Une stratégie payante puisque les chercheurs du monde entier utilisent aujourd'hui, avec succès, les outils forgés par l'AFM-Généthon.

Les thérapies nouvelles développées par l’AFM grâce aux dons du Téléthon sont aujourd’hui testées sur des maladies dites « modèles », pour la plupart rares. Premières candidates naturelles aux traitements, elles permettent de faire rapidement et efficacement la preuve de concept d’une thérapie. Une fois cette étape passée, la piste thérapeutique testée peut s’appliquer à d’autres maladies, rares ou fréquentes, relevant d’une même logique physiologique.

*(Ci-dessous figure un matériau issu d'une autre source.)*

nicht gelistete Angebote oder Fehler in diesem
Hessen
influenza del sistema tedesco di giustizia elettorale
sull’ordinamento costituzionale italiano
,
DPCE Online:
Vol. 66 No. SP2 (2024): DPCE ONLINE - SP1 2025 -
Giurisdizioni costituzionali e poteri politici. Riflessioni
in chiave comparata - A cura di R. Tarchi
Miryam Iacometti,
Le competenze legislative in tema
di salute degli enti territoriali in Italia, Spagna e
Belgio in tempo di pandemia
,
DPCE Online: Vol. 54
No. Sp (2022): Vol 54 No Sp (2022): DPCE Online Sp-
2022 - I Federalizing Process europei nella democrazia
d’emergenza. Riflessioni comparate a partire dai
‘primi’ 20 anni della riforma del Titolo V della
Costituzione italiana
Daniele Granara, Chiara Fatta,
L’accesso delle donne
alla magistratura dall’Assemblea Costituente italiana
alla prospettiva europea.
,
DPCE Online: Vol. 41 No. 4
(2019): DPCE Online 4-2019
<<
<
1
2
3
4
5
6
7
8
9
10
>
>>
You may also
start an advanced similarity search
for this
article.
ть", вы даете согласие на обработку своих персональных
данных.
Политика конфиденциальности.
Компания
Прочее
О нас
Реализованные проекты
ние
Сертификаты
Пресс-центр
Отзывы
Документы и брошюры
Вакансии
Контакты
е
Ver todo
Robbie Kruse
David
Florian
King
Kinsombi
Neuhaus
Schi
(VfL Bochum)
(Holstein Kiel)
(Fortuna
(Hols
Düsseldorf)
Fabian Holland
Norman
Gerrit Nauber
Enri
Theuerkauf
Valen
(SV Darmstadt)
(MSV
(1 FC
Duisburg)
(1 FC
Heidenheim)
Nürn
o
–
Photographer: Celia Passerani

Ainsi, certaines des pistes thérapeutiques développées pourront être appliquées à des maladies non génétiques concernant l’ensemble de la population.

La politique scientifique de l'AFM passe par le financement d'équipes de recherche publiques ou privées mais aussi par des partenariats avec des industriels français et internationaux sur des projets intéressant ses domaines d'intervention.